Tn3 resolvase catalyses multiple recombination events without intermediate rejoining of DNA ends.

Resolvases and DNA invertases catalyse site-specific recombination by a concerted cut-and-religate mechanism. Topological data strongly suggest a rotational movement of the DNA half-sites during recombination: in an "iterative" mode of reaction, after cleavage of all four strands of the two recombining sites, the recombinase-linked half-sites seem to rotate through multiple steps of 180 degrees prior to final religation. However, current structural data provide no clear support for the postulated corresponding rotation of enzyme subunits within an active tetramer.
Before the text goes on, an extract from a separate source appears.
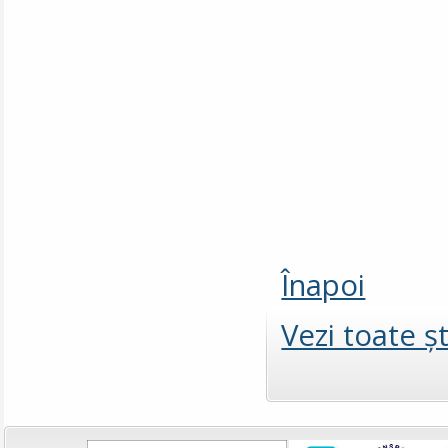
Înapoi
Vezi toate şt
A key issue is whether repetition of apparent 180 degrees rotation steps requires rejoining of the DNA strands and resetting of the catalytic machinery, or if multiple rotation steps can take place in the fully cleaved intermediate. We present evidence that a resolvase-catalysed DNA knotting reaction, brought about by apparent 360 degrees rotation, can proceed without rejoining of the DNA strands in the recombinant (180 degrees rotation) configuration. This behaviour is not compatible with a mechanism requiring a fixed arrangement of the catalytic subunits, and strongly suggests that recombination is coupled to disruption of the dimer interface between two subunits bound at each crossover site. We also show that an artificial supercoiled plasmid containing two res sites, with a single mismatched base-pair in one of the crossover sites, is a substrate for "suicidal" reactions in which resolvase remains covalently linked to two half-sites.